--- Supplied data ---
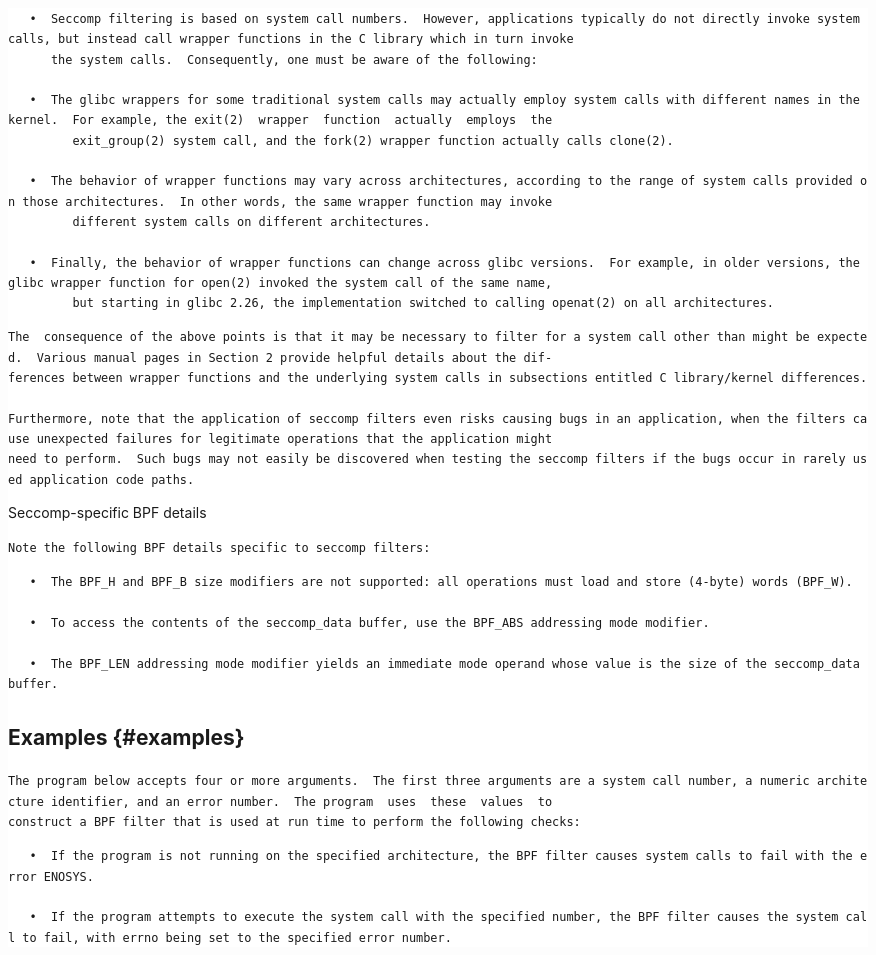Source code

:       •  Seccomp filtering is based on system call numbers.  However, applications typically do not directly invoke system calls, but instead call wrapper functions in the C library which in turn invoke
          the system calls.  Consequently, one must be aware of the following:

       •  The glibc wrappers for some traditional system calls may actually employ system calls with different names in the kernel.  For example, the exit(2)  wrapper  function  actually  employs  the
             exit_group(2) system call, and the fork(2) wrapper function actually calls clone(2).

       •  The behavior of wrapper functions may vary across architectures, according to the range of system calls provided on those architectures.  In other words, the same wrapper function may invoke
             different system calls on different architectures.

       •  Finally, the behavior of wrapper functions can change across glibc versions.  For example, in older versions, the glibc wrapper function for open(2) invoked the system call of the same name,
             but starting in glibc 2.26, the implementation switched to calling openat(2) on all architectures.

```
The  consequence of the above points is that it may be necessary to filter for a system call other than might be expected.  Various manual pages in Section 2 provide helpful details about the dif‐
ferences between wrapper functions and the underlying system calls in subsections entitled C library/kernel differences.

Furthermore, note that the application of seccomp filters even risks causing bugs in an application, when the filters cause unexpected failures for legitimate operations that the application might
need to perform.  Such bugs may not easily be discovered when testing the seccomp filters if the bugs occur in rarely used application code paths.
```


   Seccomp-specific BPF details
```
Note the following BPF details specific to seccomp filters:
```


       •  The BPF_H and BPF_B size modifiers are not supported: all operations must load and store (4-byte) words (BPF_W).

       •  To access the contents of the seccomp_data buffer, use the BPF_ABS addressing mode modifier.

       •  The BPF_LEN addressing mode modifier yields an immediate mode operand whose value is the size of the seccomp_data buffer.


## Examples {#examples}

```
The program below accepts four or more arguments.  The first three arguments are a system call number, a numeric architecture identifier, and an error number.  The program  uses  these  values  to
construct a BPF filter that is used at run time to perform the following checks:
```


       •  If the program is not running on the specified architecture, the BPF filter causes system calls to fail with the error ENOSYS.

       •  If the program attempts to execute the system call with the specified number, the BPF filter causes the system call to fail, with errno being set to the specified error number.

--- To do ---
Pictures are not part of the copy; reproduce everything else in the records exactly.

--- Exercise output ---
Source code

:       •  Seccomp filtering is based on system call numbers.  However, applications typically do not directly invoke system calls, but instead call wrapper functions in the C library which in turn invoke
          the system calls.  Consequently, one must be aware of the following:

       •  The glibc wrappers for some traditional system calls may actually employ system calls with different names in the kernel.  For example, the exit(2)  wrapper  function  actually  employs  the
             exit_group(2) system call, and the fork(2) wrapper function actually calls clone(2).

       •  The behavior of wrapper functions may vary across architectures, according to the range of system calls provided on those architectures.  In other words, the same wrapper function may invoke
             different system calls on different architectures.

       •  Finally, the behavior of wrapper functions can change across glibc versions.  For example, in older versions, the glibc wrapper function for open(2) invoked the system call of the same name,
             but starting in glibc 2.26, the implementation switched to calling openat(2) on all architectures.

```
The  consequence of the above points is that it may be necessary to filter for a system call other than might be expected.  Various manual pages in Section 2 provide helpful details about the dif‐
ferences between wrapper functions and the underlying system calls in subsections entitled C library/kernel differences.

Furthermore, note that the application of seccomp filters even risks causing bugs in an application, when the filters cause unexpected failures for legitimate operations that the application might
need to perform.  Such bugs may not easily be discovered when testing the seccomp filters if the bugs occur in rarely used application code paths.
```


   Seccomp-specific BPF details
```
Note the following BPF details specific to seccomp filters:
```


       •  The BPF_H and BPF_B size modifiers are not supported: all operations must load and store (4-byte) words (BPF_W).

       •  To access the contents of the seccomp_data buffer, use the BPF_ABS addressing mode modifier.

       •  The BPF_LEN addressing mode modifier yields an immediate mode operand whose value is the size of the seccomp_data buffer.


## Examples {#examples}

```
The program below accepts four or more arguments.  The first three arguments are a system call number, a numeric architecture identifier, and an error number.  The program  uses  these  values  to
construct a BPF filter that is used at run time to perform the following checks:
```


       •  If the program is not running on the specified architecture, the BPF filter causes system calls to fail with the error ENOSYS.

       •  If the program attempts to execute the system call with the specified number, the BPF filter causes the system call to fail, with errno being set to the specified error number.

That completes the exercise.